公園の手品師/フランク永井
往年の大歌手フランク永井の歌に「公園の手品師」という歌がある。
フランク永井といえばなんといっても「有楽町で逢いましょう」「東京ナイトクラブ」なわけだが、当人は「公園の手品師」がいちばん好きだったそうだ。
一度シングルのB面でリリースしたものを、再吹き込みしてA面にして発売しなおしたらしい。
それだけ思い入れがあったしヒットを願ってもいたのだが、歌手の思いに反して、ちーとも売れなかったらしい。
そりゃそーだよ売れないよこんな曲。
ただ、歌手がなぜこの歌に思い入れていたのかは、なんとなくわかる気がする。
この曲、恋とか愛とかを歌った曲ではないのだ。
恋愛にはどうしてもシチュエーションが付随する。

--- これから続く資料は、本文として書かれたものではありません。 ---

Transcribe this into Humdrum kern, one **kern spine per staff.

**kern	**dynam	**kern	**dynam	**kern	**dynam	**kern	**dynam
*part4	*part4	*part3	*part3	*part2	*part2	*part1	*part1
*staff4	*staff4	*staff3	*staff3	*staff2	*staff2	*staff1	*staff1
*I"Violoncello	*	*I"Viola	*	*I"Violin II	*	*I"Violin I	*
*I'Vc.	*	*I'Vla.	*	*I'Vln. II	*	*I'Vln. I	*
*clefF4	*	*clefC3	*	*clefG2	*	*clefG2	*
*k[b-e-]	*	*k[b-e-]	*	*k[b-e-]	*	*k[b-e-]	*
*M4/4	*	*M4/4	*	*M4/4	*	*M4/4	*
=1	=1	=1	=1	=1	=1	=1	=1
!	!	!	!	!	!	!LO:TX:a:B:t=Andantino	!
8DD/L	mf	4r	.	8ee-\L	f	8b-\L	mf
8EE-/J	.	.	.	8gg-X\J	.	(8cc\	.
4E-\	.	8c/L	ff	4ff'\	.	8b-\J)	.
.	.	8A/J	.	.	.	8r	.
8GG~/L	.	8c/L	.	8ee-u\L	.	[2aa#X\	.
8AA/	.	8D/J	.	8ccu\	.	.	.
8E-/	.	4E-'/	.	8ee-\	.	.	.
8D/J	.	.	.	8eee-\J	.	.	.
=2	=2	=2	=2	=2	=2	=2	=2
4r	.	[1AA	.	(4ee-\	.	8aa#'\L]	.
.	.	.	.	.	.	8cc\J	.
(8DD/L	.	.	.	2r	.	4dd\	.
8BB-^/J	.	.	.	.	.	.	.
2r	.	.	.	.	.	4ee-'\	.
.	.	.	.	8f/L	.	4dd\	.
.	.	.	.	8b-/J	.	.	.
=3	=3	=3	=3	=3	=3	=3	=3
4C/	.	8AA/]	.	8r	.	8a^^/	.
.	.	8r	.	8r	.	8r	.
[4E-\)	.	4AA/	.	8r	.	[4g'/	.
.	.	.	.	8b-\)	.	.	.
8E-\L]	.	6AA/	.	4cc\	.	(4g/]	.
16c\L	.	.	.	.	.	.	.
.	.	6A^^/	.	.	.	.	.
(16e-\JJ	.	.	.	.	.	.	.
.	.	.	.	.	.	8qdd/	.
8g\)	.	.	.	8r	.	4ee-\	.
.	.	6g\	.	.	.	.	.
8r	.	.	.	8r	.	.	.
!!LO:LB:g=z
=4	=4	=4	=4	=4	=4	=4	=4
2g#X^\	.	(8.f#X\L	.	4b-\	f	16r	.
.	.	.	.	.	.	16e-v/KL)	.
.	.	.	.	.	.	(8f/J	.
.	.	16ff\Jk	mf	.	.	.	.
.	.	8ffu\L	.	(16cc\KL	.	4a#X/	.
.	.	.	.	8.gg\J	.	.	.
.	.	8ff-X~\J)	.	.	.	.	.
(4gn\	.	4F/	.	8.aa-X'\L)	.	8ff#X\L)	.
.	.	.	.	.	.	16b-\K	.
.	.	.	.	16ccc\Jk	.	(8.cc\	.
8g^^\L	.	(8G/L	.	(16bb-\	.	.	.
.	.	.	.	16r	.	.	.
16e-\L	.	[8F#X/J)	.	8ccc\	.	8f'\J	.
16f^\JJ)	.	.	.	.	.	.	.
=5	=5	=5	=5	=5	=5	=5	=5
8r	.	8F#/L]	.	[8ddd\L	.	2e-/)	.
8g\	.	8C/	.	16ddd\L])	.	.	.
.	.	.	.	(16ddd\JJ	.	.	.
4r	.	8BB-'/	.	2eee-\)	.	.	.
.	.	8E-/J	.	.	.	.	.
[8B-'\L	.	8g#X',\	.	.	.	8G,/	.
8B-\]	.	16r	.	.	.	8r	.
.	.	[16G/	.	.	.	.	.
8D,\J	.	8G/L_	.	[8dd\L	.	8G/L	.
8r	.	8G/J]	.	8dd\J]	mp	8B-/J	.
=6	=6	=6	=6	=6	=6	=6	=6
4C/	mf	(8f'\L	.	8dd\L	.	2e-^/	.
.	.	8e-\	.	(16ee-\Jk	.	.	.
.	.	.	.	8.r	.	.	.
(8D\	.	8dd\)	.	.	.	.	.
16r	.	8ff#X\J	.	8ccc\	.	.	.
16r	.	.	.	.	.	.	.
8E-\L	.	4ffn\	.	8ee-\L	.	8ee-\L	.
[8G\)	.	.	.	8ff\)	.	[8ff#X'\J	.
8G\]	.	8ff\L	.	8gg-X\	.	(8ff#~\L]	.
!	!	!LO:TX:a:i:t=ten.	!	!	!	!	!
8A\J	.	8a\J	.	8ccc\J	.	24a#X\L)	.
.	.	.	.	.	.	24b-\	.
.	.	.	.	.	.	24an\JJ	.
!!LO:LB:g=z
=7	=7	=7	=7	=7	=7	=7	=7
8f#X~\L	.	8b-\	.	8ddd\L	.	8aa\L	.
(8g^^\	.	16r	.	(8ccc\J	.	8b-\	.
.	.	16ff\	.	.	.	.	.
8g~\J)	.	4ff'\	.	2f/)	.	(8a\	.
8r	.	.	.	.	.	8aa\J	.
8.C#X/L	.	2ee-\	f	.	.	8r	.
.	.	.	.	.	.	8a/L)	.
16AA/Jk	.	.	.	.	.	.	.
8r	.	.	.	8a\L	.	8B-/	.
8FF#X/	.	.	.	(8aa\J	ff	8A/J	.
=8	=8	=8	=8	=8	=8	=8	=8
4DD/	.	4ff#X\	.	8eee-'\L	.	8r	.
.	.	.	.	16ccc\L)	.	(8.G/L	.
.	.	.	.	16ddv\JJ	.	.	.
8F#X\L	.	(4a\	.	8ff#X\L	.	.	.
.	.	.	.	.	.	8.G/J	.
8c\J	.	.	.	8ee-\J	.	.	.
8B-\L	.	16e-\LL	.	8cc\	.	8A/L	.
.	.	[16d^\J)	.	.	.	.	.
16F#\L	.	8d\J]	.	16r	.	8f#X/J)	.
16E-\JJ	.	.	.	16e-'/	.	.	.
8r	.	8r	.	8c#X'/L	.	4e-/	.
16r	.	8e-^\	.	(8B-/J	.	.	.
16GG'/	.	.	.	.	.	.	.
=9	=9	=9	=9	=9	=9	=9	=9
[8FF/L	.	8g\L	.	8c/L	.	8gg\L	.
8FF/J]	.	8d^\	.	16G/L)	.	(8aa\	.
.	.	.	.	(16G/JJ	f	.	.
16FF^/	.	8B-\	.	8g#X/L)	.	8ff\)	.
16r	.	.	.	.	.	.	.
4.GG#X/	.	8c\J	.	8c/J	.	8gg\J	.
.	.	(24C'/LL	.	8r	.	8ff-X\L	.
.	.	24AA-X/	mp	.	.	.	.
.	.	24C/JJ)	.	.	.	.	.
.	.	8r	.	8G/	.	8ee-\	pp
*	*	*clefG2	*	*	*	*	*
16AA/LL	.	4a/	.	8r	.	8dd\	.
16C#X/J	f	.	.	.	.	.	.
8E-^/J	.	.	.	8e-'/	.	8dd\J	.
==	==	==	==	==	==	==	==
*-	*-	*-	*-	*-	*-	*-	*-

主人公のプロフィールも要求される。
舞台が夕暮れの教室であればどうしたって主人公は高校生とかだろう。テーマは必然的に青い恋になり、物苦しい性愛とか不倫とかには絶対にならない。AVじゃねえんだからよ。
こうした歌をフランク永井は歌えない。限定は歌ばかりでない、歌手にまで及ぶのだ。
だが、「公園の手品師」にはその限定がない。ある景色の不思議さ・おもしろさ・さみしさを淡々と描いた歌であり、年齢や性別に関わらず誰でも歌うことができる。
きっとその自由さが好きだったんだろう。
その自由さを広めたい、という気持ちも大きかったはずだ。